Activity
The answer must be every line of the records below that contains the word "span".

━━━━━ Material for the task ━━━━━

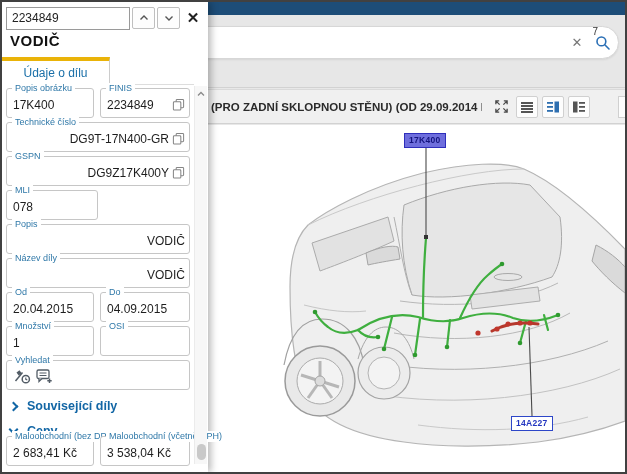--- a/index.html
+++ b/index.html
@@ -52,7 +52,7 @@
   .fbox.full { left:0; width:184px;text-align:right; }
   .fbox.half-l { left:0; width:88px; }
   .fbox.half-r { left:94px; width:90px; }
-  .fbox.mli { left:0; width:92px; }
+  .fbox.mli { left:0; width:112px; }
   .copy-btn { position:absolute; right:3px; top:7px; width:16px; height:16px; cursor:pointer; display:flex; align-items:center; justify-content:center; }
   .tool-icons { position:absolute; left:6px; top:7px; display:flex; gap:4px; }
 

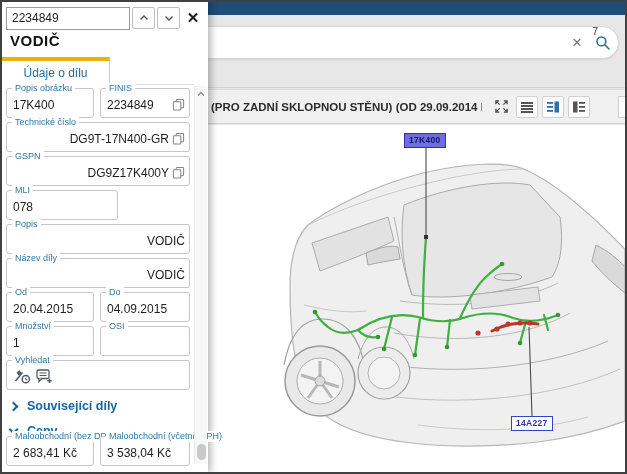--- a/index.html
+++ b/index.html
@@ -296,7 +296,7 @@
       </div>
       <div class="frow">
         <div class="fbox full noicon">
-          <span class="lbl">Název díly</span>
+          <span class="lbl">Údaje dílu</span>
           <span class="val">VODIČ</span>
         </div>
       </div>

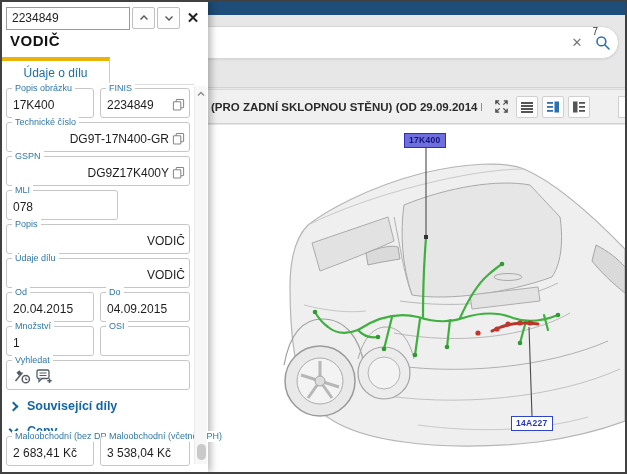--- a/index.html
+++ b/index.html
@@ -56,7 +56,7 @@
   .copy-btn { position:absolute; right:3px; top:7px; width:16px; height:16px; cursor:pointer; display:flex; align-items:center; justify-content:center; }
   .tool-icons { position:absolute; left:6px; top:7px; display:flex; gap:4px; }
 
-  .section-link { position:absolute; left:8px; font-size:12.5px; font-weight:bold; color:#1266a5; cursor:pointer; display:flex; align-items:center; gap:10px; }
+  .section-link { position:absolute; left:8px; font-size:12.5px; font-weight:bold; color:#1266a5; cursor:pointer; display:flex; align-items:center; gap:4px; }
   .chev { width:7px; height:7px; border-right:2px solid #1266a5; border-bottom:2px solid #1266a5; display:inline-block; }
   .chev.right { transform:rotate(-45deg); margin-top:1px; }
   .chev.down { transform:rotate(45deg); margin-top:-3px; }

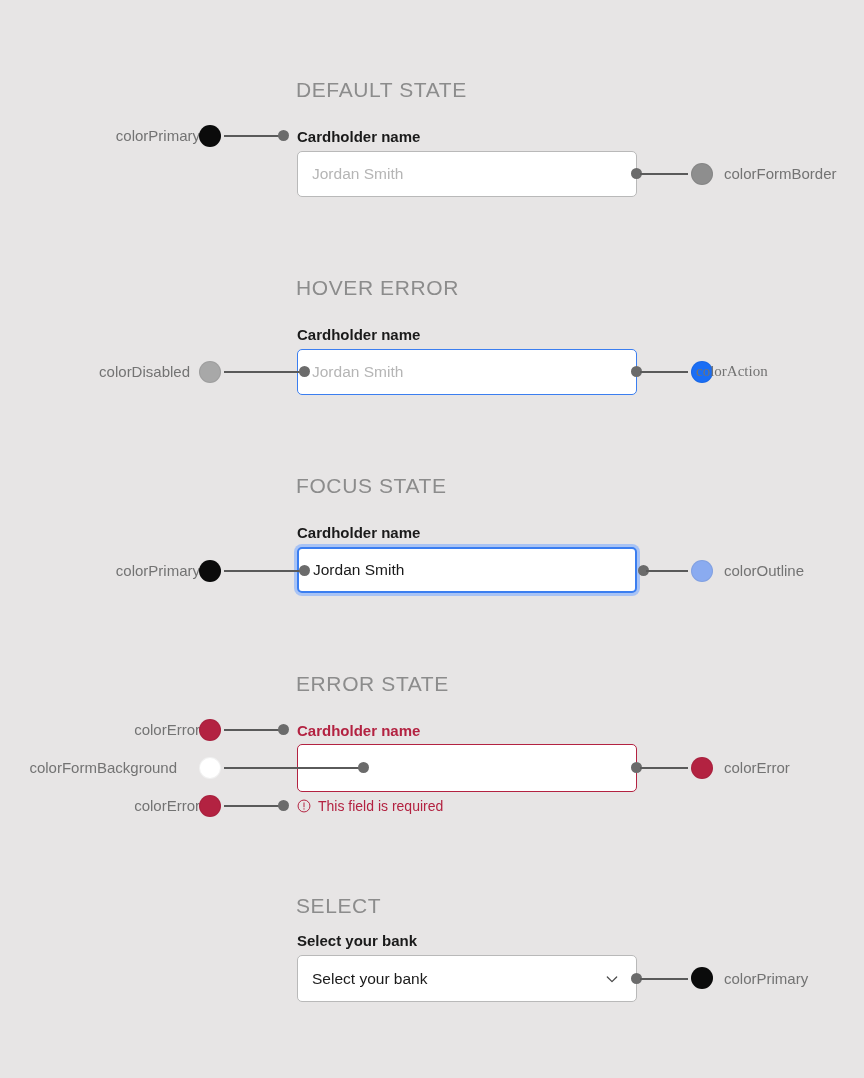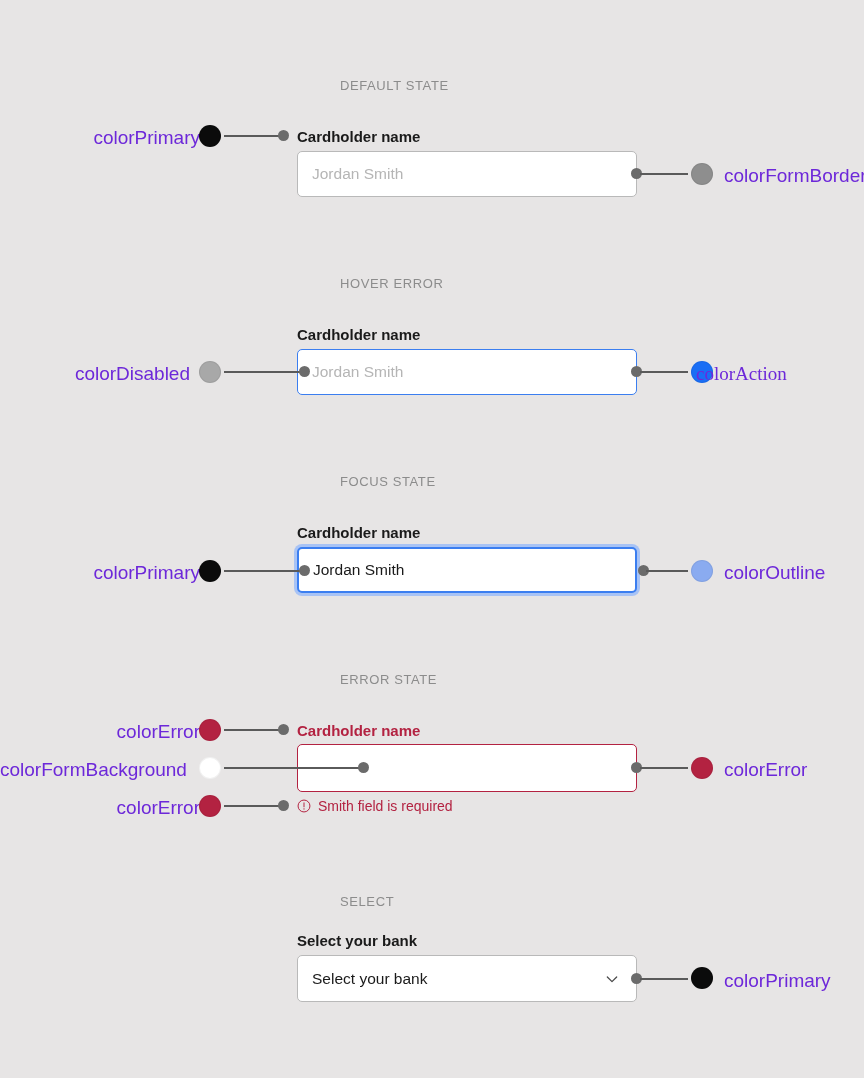--- a/index.html
+++ b/index.html
@@ -26,11 +26,10 @@
     position: absolute;
     left: 296px;
     color: #8c8c8c;
-    font-size: 13px;
+    font-size: 21px;
     letter-spacing: 0.6px;
     font-weight: 400;
     white-space: nowrap;
-    margin-left: 44px;
   }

━━━━━

Exercise result
-          <span class="lbl">Název díly</span>
+          <span class="lbl">Údaje dílu</span>
           <span class="val">VODIČ</span>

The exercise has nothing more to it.